Direct writemethod not working in Databricks for Spark 3.5

Question

Direct writemethod not working in Databricks for Spark 3.5

jainshasha opened this issue 7 months ago · 5 comments

Hi,

I am using Databricks with Spark 3.5 version for writing dataframe into Bigquerytable.
As per the documentation for the spark-bigquery connector i am using writemethod as Direct to write the data into table and avoidingtemporaryBucket write but even after providing Direct writemethod it si asking for providing temporaryBucket name and create temporary files on GCS.

Is this some bug which is still open ?

I am using the following command
finalDF.write.format("bigquery").option("writeMethod", "direct").option("temporaryGcsBucket", bucket).save(table)

Answer 1 · 2024-03-06T15:48:11.000Z

Which version of the connector are you using?
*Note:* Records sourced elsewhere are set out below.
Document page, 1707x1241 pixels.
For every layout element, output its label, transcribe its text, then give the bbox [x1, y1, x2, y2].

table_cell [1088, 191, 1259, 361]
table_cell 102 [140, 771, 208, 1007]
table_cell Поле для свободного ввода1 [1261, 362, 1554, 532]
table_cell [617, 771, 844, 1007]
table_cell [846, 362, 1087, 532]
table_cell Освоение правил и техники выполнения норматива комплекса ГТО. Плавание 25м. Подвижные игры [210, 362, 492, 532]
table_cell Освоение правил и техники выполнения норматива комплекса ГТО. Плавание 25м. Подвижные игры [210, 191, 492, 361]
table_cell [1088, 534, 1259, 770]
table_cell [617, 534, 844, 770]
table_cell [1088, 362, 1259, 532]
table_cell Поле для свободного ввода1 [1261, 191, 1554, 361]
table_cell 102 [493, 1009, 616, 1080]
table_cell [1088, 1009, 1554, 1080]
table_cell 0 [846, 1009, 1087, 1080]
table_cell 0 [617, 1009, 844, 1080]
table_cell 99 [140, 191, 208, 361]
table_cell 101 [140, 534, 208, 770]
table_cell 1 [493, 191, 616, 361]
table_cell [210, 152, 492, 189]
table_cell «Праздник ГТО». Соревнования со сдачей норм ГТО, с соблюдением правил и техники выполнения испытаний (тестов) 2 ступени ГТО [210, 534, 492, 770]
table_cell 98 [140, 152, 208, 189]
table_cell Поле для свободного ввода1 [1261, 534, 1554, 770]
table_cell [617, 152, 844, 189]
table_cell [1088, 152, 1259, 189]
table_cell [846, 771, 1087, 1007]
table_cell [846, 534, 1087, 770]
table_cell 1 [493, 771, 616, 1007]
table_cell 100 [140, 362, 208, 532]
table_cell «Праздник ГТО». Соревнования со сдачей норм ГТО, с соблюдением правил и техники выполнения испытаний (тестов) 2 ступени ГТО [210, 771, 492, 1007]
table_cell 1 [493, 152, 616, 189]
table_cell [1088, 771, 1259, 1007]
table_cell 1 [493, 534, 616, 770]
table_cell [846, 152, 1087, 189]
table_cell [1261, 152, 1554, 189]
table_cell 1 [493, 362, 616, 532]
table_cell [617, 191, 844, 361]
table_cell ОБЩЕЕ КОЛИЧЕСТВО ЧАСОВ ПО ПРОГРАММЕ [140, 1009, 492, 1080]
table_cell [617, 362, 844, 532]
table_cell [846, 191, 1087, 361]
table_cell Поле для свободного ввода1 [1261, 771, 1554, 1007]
Answer 2 · 2024-03-07T02:56:47.000Z

hi @davidrabinowitz thanks for replying.
Currently using Databricks version of 14.3 and with that it has spark version of 3.5
how to check the version of spark-bigquery connector version on that, can you please help me in that.
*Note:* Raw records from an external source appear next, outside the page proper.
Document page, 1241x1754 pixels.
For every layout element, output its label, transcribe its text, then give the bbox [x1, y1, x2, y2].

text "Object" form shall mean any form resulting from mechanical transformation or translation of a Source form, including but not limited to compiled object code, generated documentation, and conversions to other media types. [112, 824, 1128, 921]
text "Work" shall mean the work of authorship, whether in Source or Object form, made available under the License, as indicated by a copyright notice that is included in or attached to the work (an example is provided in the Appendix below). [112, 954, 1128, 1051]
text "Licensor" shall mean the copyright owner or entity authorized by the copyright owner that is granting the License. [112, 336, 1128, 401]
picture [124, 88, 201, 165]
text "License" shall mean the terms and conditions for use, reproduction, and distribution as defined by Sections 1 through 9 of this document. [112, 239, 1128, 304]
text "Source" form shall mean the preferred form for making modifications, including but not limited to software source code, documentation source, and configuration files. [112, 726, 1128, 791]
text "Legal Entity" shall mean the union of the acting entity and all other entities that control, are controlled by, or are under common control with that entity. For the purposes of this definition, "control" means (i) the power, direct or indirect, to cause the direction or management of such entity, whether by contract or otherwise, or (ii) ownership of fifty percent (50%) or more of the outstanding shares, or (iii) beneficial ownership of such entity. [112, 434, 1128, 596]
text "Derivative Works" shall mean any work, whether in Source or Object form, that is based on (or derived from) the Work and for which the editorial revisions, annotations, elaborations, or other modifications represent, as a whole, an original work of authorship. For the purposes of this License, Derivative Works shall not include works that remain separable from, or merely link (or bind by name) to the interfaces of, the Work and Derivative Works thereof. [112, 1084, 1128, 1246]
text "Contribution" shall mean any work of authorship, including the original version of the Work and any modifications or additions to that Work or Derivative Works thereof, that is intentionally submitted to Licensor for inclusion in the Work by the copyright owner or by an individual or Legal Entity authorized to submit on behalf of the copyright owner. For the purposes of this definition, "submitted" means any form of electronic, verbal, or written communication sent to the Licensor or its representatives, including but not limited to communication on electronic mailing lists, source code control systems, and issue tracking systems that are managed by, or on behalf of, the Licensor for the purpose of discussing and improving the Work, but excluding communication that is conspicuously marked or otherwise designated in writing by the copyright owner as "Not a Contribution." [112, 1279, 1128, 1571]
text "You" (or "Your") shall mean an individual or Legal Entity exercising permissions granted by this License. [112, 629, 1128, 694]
Would really appreciate your help in this

Answer 3 · 2024-03-07T04:09:26.000Z

If you are using the built it BigQuery connector, then the Databricks release note should have this information.

Answer 4 · 2024-03-07T06:17:23.000Z

hi @davidrabinowitz
i debug into databricks i saw this jar we are using inside databricks
ls -lrt /databricks/jars/----ws_3_5--third_party--bigquery-connector--spark-bigquery-connector-hive-2.3__hadoop-3.2_2.12--118181791--fatJar-assembly-0.22.2-SNAPSHOT.jar*

Answer 5 · 2024-03-25T17:56:29.000Z

If I understand correctly, the jar is of version 0.22.2 which is a very old jar. For Spark 3.5 we recommend to use the spark-3.5-bigquery connector, the latest version is 0.36.1. Direct write is certainly supported there.